Nach den Ausschreitungen von Bielefeld hat Dynamo Dresden in einer Pressemitteilung die Vorfälle bedauert und sich bei den Opfern der Gewalt entschuldigt.

Mehrere Hundert gewaltbereite Anhänger des Zweitligisten hatten vor und während der Partie bei Arminia Bielefeld (1:1) für schwere Ausschreitungen gesorgt.
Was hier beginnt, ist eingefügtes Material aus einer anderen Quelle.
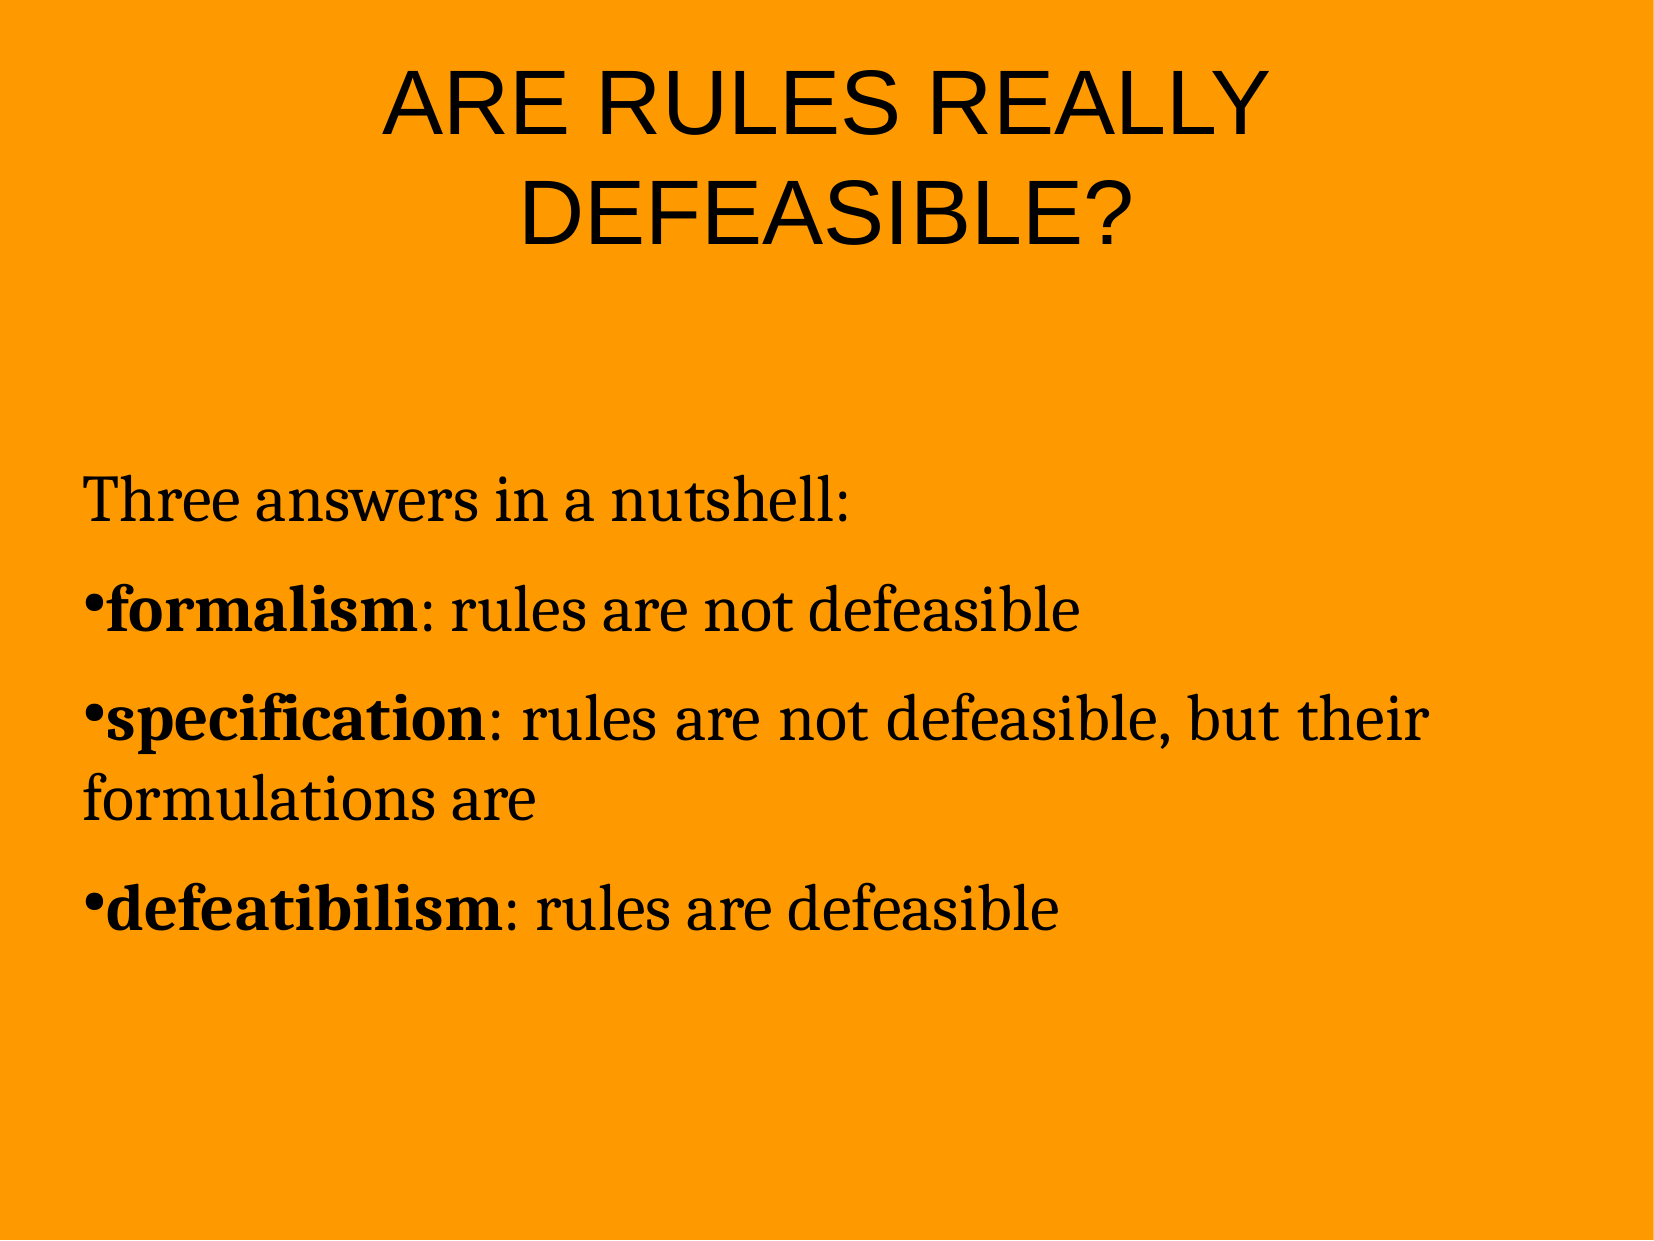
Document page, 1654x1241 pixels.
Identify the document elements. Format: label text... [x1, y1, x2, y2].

title ARE RULES REALLY DEFEASIBLE? [82, 49, 1571, 257]
list Three answers in a nutshell: formalism: rules are not defeasible specification: rules are not defeasible, but their formulations are defeatibilism: rules are defeasible [82, 290, 1571, 1109]
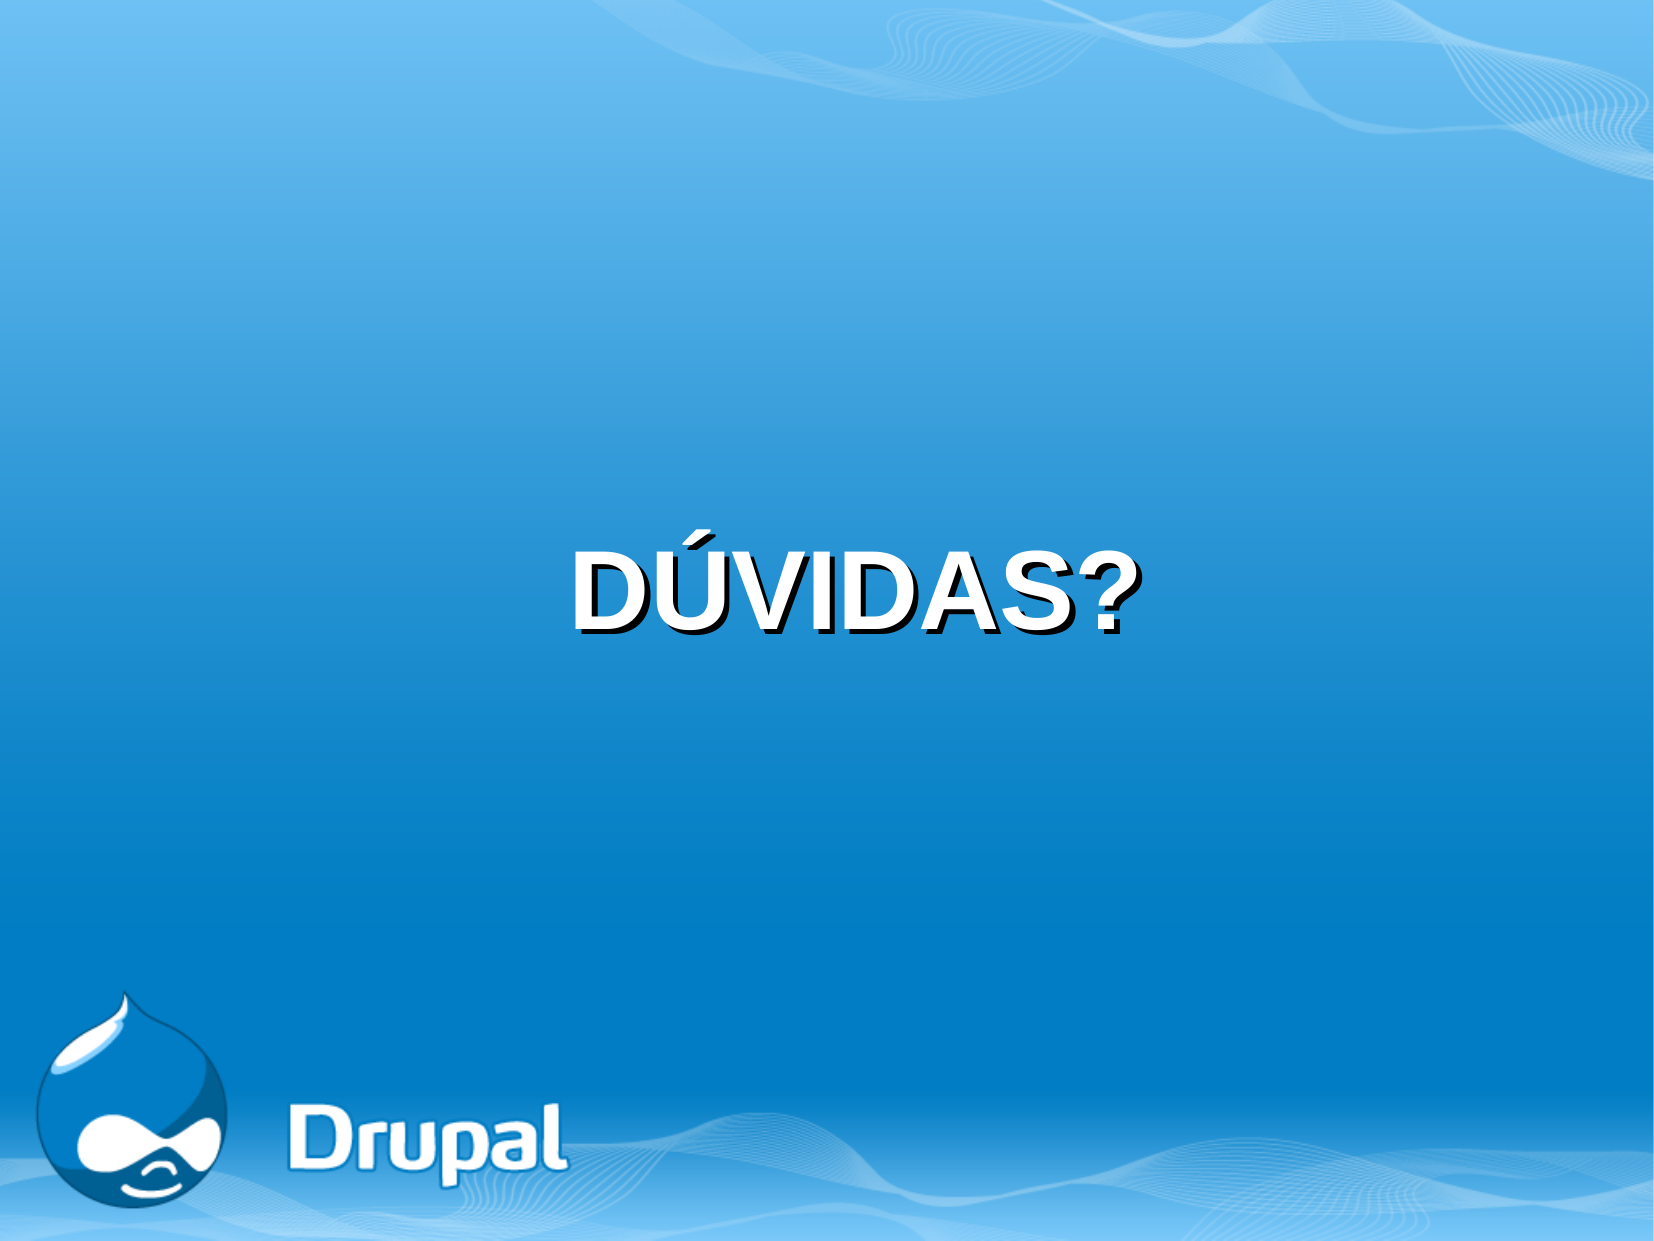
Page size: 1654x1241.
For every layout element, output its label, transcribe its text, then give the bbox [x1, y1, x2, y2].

picture [0, 0, 1654, 1241]
title DÚVIDAS? [112, 487, 1601, 694]
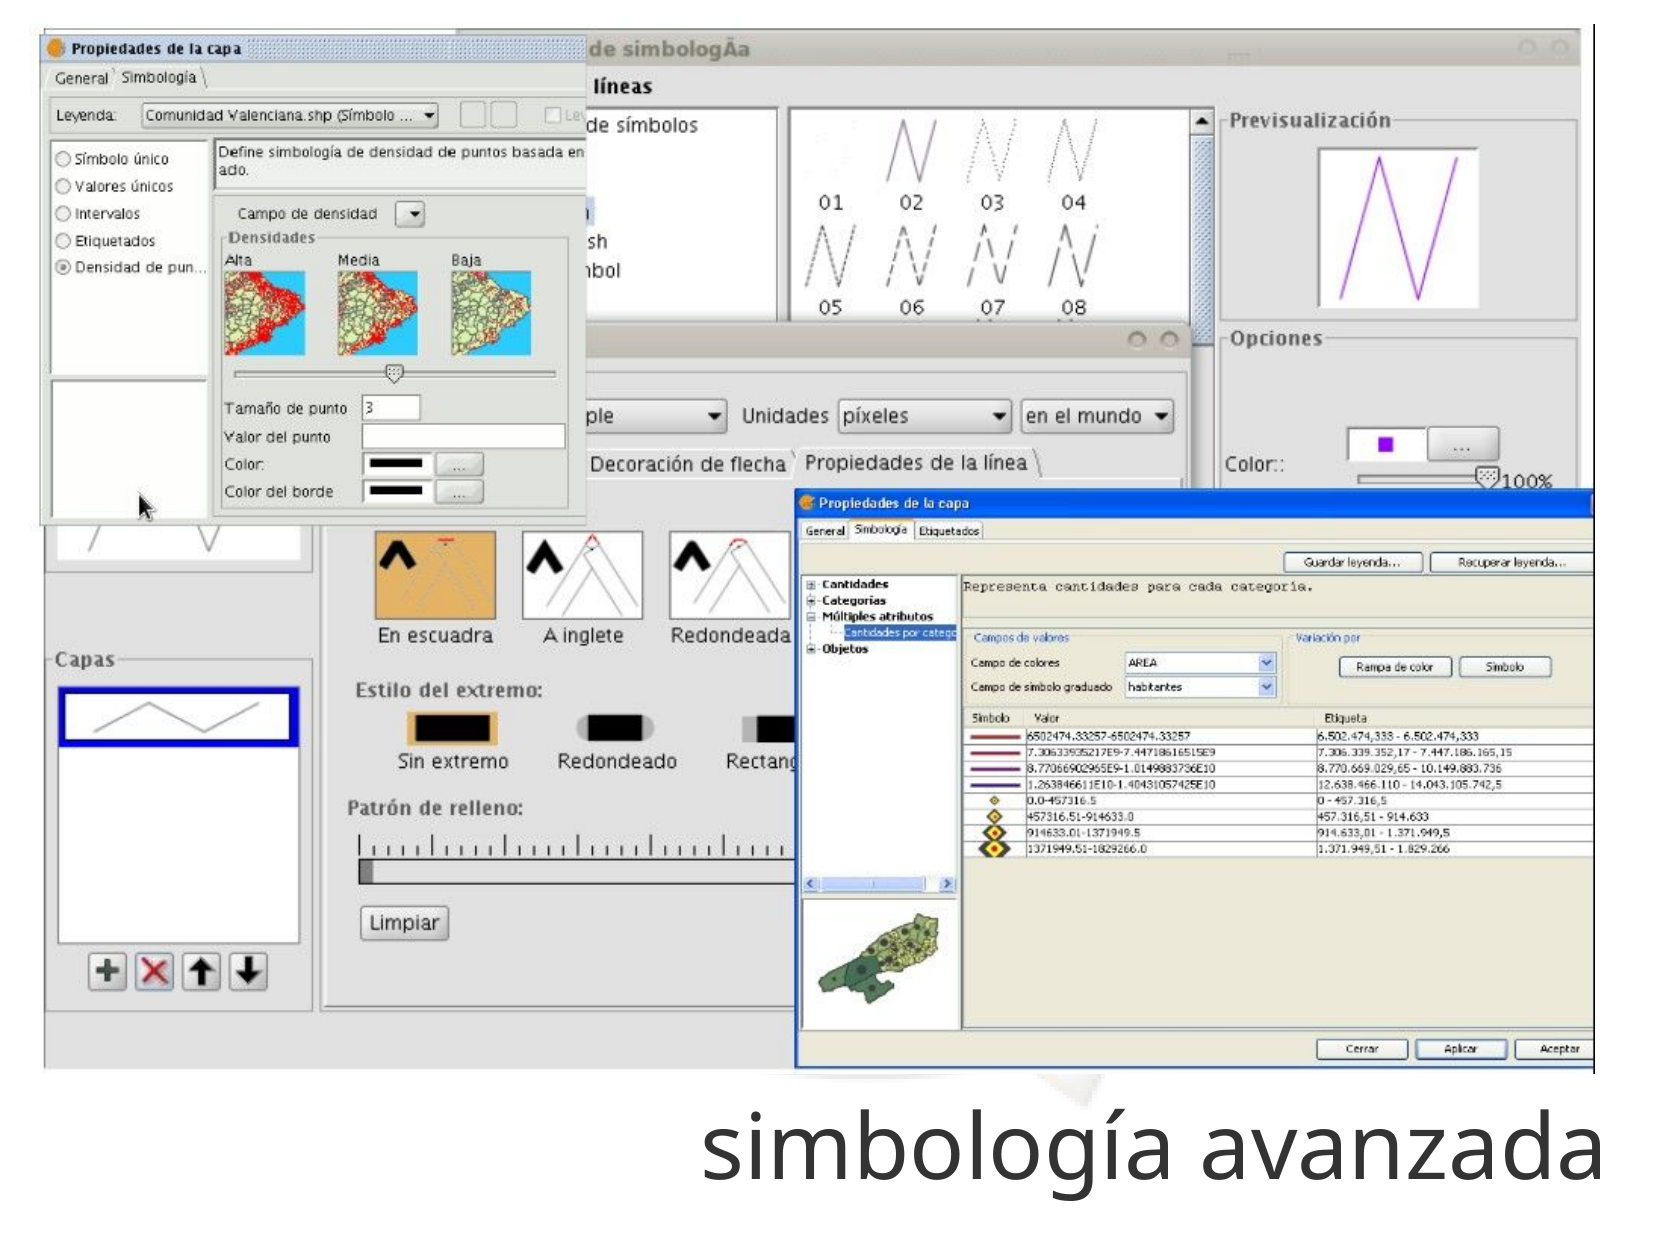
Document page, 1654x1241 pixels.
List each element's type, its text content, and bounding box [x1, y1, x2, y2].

picture [29, 24, 1595, 1074]
text_box simbología avanzada [620, 1080, 1625, 1208]
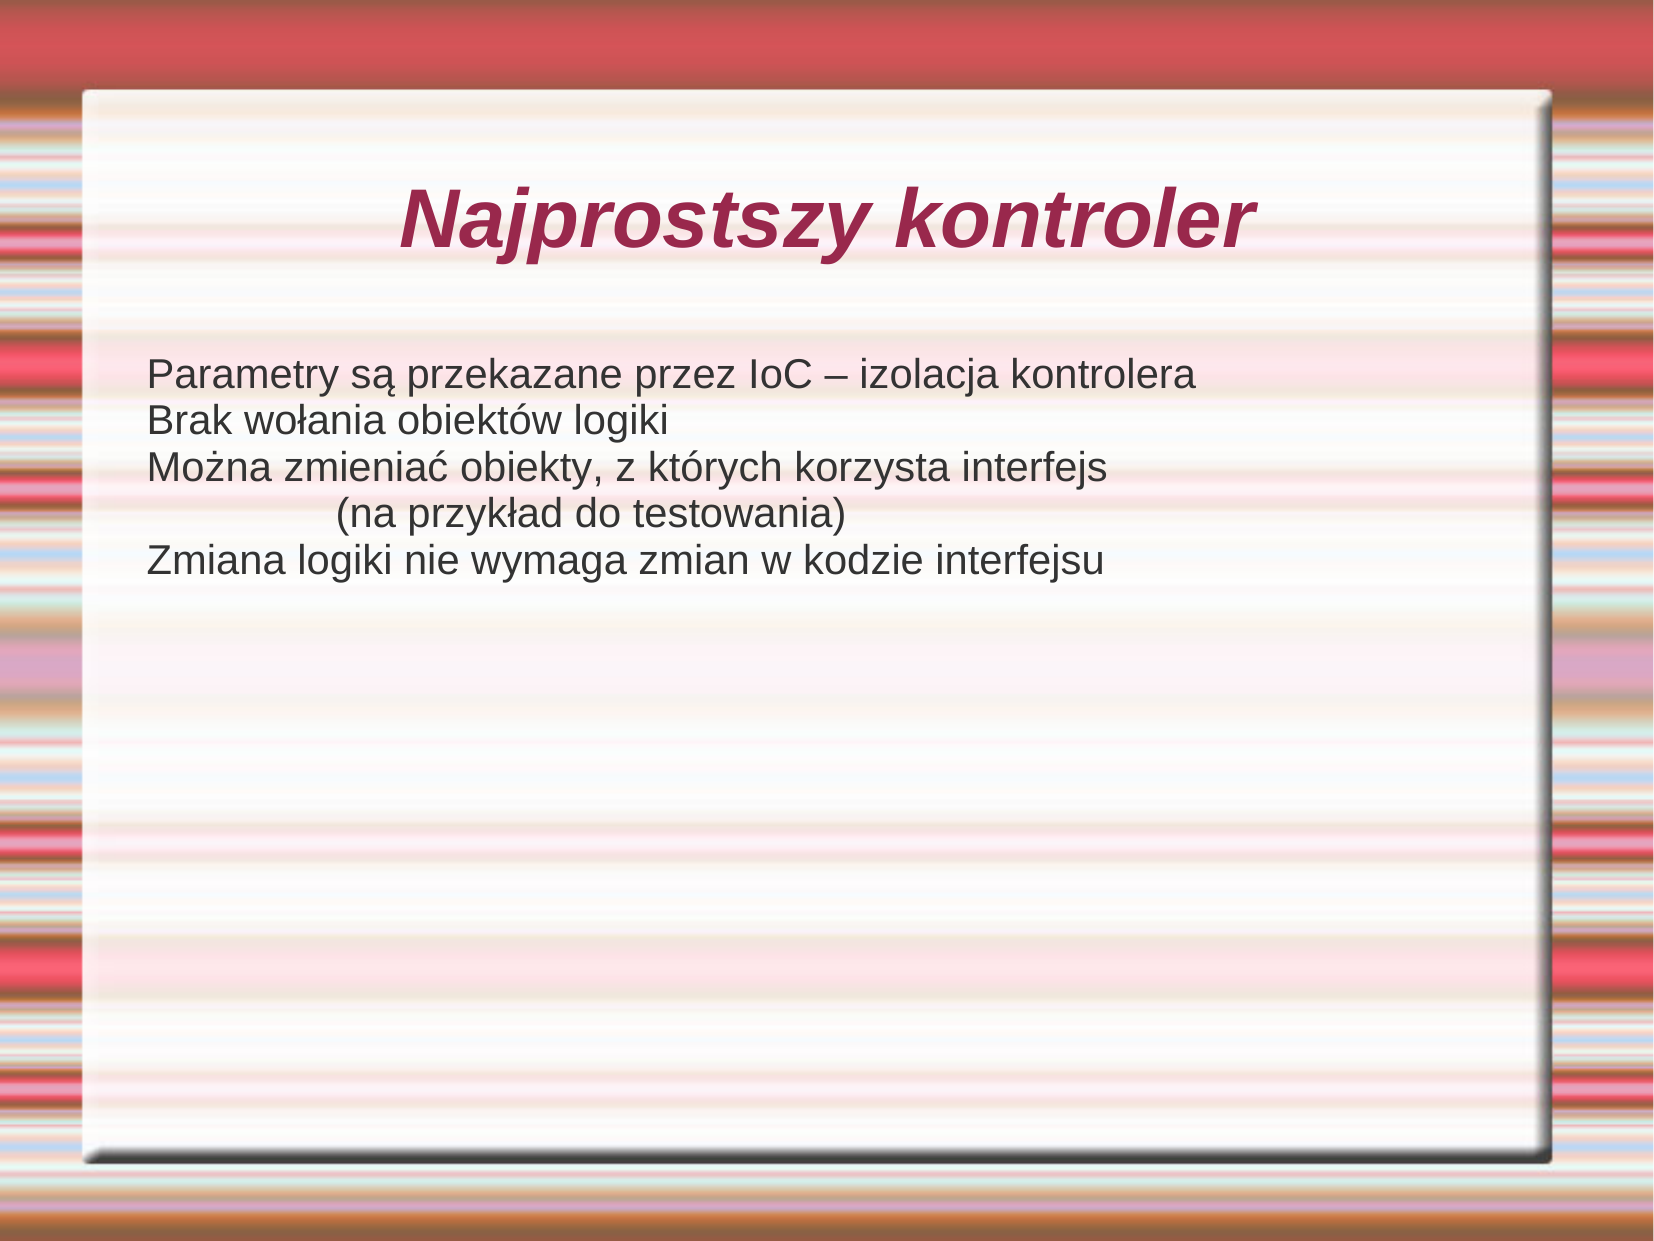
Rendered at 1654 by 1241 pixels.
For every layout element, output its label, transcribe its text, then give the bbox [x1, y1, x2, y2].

Nach Angaben der Polizei sorgten sie für "eine Spur der Gewalt vom Bahnhof bis zum Stadion". 17 Polizisten wurden verletzt, zwei davon schwer, drei Chaoten wurden vorübergehend festgenommen

Dynamo kündigte jetzt eine rasche Aufarbeitung an.

Dynamos Geschäftsführer Christian Müller sagte: "Wie unser Cheftrainer Olaf Janßen sind der gesamte Verein, unsere Spieler und Mitarbeiter über die Vorkommnisse in Bielefeld zutiefst beschämt. Das Ausmaß an Gewalt macht uns fassungslos."

Und er fügte an: "Wieder haben in schwarz-gelb auftretende Gewalttäter dafür gesorgt, dass wir als Dynamo mit Krawallen, Ausschreitungen, Diebstahl und sogar schwerer Körperverletzung in Verbindung gebracht werden. Um es ganz klar zu sagen: Das sind keine Fans von Dynamo! Das sind Kriminelle, die Angst und Schrecken verbreiten."

Müller entschuldigte sich auch und erklärte: "Unsere Genesungswünsche gelten den Verletzten. Sie und alle anderen Gewaltopfer möchte ich im Namen des Vereins um Entschuldigung bitten."